I took a friend to Lies and Legends. He was familiar with only one or two of Harry Chapin's songs, but he had a wonderful time. He told me later that he hadn't realized how many of Chapin's songs and/or lyrics had so much meaning, and that he had truly enjoyed watching the cast having so much fun while putting so much of themselves into this show.

Lies and Legends is a fun and endearing evening of theater. Go see it. I guarantee that you will enjoy yourself.

Cindi Verbelun
South Euclid

It's Not About Midwives
Tragedy strikes in hospitals too:
While it is heartbreaking to read the horror that Kelly Moscarello and her husband, Mark, endured on the day of Bella's birth ["Midwife Crisis," June 28], this article is wrong to assume that a hospital birth is safer than one at home.

In an ideal world, one would be admitted to a hospital to deliver a baby and be released a day or two later with a brand-new son or daughter. This is not an ideal world.

My daughter Kaitlyn was born in a hospital. She spent her first three weeks in intensive care. It would be neither her longest hospital stay nor her last. She, like Bella, suffered from hypoxic ischemic encephalopathy at birth. Were we at home? No. We were in a fully functioning hospital.
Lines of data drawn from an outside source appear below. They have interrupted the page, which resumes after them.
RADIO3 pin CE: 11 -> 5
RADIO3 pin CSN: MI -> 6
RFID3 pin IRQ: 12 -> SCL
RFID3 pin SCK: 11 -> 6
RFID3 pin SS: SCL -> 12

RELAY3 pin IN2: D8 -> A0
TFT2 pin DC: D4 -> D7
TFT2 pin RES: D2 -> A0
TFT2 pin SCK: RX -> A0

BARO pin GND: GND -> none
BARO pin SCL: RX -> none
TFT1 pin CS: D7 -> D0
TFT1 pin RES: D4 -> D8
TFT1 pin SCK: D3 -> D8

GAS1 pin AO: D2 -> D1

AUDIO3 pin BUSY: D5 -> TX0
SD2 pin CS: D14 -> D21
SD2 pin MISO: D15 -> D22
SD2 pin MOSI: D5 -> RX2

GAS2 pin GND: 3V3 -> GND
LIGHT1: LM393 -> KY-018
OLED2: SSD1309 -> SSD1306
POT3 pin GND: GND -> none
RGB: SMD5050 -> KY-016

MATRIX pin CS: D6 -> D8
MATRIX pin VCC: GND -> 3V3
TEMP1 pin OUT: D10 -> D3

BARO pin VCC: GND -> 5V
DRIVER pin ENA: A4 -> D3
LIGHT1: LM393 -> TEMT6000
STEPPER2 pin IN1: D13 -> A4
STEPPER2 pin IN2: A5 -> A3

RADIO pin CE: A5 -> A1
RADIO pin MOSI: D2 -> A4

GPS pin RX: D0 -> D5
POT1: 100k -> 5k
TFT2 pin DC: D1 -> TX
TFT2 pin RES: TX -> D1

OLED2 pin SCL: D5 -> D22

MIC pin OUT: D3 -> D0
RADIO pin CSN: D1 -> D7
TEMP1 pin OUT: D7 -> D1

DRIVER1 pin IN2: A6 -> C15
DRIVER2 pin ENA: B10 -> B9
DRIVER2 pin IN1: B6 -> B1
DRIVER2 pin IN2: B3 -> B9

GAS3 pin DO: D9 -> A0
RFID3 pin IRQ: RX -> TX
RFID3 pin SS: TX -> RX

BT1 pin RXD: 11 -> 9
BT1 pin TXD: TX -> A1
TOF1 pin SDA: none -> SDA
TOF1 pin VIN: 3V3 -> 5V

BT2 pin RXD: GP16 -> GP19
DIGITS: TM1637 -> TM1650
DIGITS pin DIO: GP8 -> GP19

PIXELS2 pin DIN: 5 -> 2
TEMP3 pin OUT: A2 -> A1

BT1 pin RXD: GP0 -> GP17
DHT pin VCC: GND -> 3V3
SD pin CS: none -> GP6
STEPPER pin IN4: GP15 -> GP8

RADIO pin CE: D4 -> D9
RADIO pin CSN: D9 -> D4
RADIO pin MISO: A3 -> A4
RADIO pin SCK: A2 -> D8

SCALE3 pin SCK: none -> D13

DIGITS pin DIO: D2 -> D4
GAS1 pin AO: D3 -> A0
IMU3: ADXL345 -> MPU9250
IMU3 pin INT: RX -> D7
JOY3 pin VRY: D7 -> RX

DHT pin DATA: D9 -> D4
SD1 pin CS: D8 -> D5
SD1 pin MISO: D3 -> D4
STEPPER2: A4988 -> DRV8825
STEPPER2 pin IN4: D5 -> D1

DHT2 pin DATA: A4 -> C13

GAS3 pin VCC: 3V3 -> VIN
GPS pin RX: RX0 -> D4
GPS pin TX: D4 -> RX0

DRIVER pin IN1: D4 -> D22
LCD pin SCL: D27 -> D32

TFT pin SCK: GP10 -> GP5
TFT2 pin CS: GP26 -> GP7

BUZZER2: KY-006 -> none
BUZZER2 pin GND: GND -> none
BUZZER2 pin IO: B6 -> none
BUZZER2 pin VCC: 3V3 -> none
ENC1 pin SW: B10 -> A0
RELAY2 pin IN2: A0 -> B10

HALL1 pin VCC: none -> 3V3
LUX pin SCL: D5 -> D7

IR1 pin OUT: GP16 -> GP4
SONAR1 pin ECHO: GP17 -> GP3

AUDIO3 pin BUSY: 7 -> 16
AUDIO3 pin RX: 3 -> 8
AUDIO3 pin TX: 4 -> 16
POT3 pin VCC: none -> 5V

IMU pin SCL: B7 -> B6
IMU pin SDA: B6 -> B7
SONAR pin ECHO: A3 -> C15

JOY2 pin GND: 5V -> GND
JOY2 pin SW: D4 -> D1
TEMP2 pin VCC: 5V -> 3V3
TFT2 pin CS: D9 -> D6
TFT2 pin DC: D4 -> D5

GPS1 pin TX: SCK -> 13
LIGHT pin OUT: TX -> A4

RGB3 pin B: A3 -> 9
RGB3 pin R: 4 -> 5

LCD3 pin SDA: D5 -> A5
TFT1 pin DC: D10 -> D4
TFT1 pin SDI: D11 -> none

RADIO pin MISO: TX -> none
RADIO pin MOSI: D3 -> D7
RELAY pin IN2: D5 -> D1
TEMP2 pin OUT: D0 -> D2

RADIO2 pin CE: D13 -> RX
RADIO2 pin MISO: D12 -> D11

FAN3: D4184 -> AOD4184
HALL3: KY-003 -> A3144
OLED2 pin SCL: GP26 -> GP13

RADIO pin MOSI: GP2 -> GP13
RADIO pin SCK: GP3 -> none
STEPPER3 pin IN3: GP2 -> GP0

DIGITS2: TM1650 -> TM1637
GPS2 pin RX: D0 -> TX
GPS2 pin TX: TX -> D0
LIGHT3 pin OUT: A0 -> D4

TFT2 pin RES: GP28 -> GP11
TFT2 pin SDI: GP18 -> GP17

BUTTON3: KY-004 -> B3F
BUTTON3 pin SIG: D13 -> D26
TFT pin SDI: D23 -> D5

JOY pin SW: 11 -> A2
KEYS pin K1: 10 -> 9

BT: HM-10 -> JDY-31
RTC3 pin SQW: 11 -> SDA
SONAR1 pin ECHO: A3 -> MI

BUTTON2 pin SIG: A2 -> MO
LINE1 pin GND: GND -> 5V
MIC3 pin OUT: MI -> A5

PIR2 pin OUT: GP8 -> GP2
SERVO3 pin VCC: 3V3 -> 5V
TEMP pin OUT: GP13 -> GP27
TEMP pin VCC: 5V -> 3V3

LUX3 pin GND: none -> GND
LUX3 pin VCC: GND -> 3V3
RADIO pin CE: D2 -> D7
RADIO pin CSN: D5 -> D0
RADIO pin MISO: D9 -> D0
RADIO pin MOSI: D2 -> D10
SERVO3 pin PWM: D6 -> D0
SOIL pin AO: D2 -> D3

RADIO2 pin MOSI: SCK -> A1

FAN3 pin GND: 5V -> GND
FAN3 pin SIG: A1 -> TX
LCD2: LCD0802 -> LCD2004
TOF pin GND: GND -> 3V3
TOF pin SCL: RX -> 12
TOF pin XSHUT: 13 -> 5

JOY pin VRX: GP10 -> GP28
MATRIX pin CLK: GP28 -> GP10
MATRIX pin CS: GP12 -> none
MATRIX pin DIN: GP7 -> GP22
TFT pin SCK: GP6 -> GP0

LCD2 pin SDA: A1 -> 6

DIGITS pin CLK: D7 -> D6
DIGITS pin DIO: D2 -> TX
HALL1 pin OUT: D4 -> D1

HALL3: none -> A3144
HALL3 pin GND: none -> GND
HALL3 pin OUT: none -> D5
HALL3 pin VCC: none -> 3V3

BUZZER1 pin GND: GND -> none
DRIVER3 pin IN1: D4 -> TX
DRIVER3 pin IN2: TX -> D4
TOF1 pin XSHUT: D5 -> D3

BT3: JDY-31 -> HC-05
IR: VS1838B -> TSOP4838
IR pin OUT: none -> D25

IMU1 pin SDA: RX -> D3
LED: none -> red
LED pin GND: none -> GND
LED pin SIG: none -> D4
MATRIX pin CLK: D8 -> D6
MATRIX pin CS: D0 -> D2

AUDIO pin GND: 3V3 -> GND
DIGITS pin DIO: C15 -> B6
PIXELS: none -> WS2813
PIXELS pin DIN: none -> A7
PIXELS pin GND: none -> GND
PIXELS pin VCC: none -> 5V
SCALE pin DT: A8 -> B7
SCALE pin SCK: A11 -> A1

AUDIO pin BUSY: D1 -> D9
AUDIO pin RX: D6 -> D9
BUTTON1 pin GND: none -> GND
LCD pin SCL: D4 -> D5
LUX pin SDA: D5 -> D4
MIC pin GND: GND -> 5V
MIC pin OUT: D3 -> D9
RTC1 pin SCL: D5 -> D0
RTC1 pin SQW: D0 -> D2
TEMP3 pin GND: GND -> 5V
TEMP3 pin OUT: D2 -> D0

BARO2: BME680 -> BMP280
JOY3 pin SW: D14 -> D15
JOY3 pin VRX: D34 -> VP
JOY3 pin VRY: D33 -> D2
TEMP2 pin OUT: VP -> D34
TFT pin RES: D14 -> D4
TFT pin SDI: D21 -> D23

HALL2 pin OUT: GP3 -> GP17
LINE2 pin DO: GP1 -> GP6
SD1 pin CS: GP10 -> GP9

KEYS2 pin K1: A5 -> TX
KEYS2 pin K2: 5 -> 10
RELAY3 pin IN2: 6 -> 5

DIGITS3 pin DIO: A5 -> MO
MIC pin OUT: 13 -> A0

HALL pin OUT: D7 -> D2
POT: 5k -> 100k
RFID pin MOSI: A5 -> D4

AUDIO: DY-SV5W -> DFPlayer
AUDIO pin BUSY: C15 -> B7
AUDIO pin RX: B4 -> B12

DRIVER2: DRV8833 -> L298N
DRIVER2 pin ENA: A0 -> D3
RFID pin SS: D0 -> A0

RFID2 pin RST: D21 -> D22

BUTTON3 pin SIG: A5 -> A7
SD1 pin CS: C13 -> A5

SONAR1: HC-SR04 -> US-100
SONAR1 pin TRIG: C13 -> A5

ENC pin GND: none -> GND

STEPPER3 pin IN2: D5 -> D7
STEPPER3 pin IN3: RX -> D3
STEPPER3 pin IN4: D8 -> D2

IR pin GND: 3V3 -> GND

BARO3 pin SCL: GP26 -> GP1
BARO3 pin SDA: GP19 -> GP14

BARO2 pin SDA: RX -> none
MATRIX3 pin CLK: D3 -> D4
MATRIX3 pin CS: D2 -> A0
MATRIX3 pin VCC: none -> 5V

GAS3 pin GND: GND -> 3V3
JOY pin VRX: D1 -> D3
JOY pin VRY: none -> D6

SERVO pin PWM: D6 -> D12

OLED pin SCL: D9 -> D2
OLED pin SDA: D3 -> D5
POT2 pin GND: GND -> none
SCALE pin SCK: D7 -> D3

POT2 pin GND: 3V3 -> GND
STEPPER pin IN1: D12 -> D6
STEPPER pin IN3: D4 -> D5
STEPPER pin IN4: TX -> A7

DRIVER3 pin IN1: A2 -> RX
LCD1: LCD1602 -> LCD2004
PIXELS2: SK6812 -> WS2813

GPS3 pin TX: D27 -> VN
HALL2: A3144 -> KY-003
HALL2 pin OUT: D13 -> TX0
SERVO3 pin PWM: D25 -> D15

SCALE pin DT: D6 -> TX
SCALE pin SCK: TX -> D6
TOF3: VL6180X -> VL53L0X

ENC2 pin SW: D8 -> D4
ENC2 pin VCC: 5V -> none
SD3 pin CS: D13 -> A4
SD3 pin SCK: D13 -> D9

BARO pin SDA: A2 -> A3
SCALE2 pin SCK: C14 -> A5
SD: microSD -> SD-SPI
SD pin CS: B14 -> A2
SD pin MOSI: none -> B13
In her three years, Kaitlyn was not able to experience life the way she should have. Ultimately, her birth injury took her from us. We lost her on February 20.

I wanted to say only that I do not believe the statistics stated in this article on home births vs. hospital births. I know a number of families who have children like Kaitlyn and Bella who were born in hospitals. I know of only a few who were home births.